━━ Extracted data
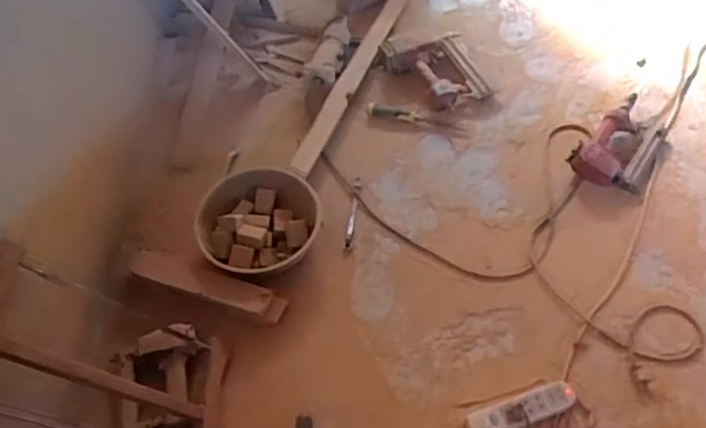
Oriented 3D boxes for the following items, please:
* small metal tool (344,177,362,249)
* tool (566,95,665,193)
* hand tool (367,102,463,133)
[{"bbox_3d":[0.001,-0.001,1.485,0.019,0.019,0.200,4,57,7],"label":"small metal tool"},{"bbox_3d":[0.634,-0.174,1.498,0.172,0.060,0.289,25,61,20],"label":"tool"},{"bbox_3d":[0.156,-0.249,1.619,0.248,0.016,0.036,11,58,12],"label":"hand tool"}]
━━━━
■ **Try it**:
When you return the listing, keep each line exact and leave the pictures out.

■ **Result below**:
Oriented 3D boxes for the following items, please:
* small metal tool (344,177,362,249)
* tool (566,95,665,193)
* hand tool (367,102,463,133)
[{"bbox_3d":[0.001,-0.001,1.485,0.019,0.019,0.200,4,57,7],"label":"small metal tool"},{"bbox_3d":[0.634,-0.174,1.498,0.172,0.060,0.289,25,61,20],"label":"tool"},{"bbox_3d":[0.156,-0.249,1.619,0.248,0.016,0.036,11,58,12],"label":"hand tool"}]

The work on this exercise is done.